Dynamically allocated pseudo-filesystems

LWN.net needs you!

Without subscribers, LWN would simply not exist. Please consider signing up for a subscription and helping to keep LWN publishing

By Jake Edge
May 16, 2022

LSFMM

It is perhaps unusual to have a kernel tracing developer leading a filesystem session, Steven Rostedt said, at the beginning of such a session at the 2022 Linux Storage, Filesystem, Memory-management and BPF Summit (LSFMM). But he was doing so to try to find a good way to dynamically allocate kernel data structures for some of the pseudo-filesystems, such as sysfs, debugfs, and tracefs, in the kernel. Avoiding static allocations would save memory, especially on systems that are not actually using any of the files in those filesystems.

RECORD EXTRACTS —
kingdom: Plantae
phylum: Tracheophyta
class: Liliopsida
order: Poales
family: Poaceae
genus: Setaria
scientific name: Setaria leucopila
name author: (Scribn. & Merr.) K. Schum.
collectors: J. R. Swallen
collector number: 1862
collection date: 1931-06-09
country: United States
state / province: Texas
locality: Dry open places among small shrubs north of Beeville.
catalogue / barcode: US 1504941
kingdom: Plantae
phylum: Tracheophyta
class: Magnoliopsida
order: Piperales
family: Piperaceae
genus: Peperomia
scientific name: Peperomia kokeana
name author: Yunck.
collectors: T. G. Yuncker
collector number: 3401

AIM OF THE EXERCISE — From the article on pseudo-filesystems, copy word for word the passage that begins at the words "By Jake Edge" and stops after "in those filesystems.".

EXERCISE RESULT —
By Jake Edge
May 16, 2022

LSFMM

It is perhaps unusual to have a kernel tracing developer leading a filesystem session, Steven Rostedt said, at the beginning of such a session at the 2022 Linux Storage, Filesystem, Memory-management and BPF Summit (LSFMM). But he was doing so to try to find a good way to dynamically allocate kernel data structures for some of the pseudo-filesystems, such as sysfs, debugfs, and tracefs, in the kernel. Avoiding static allocations would save memory, especially on systems that are not actually using any of the files in those filesystems.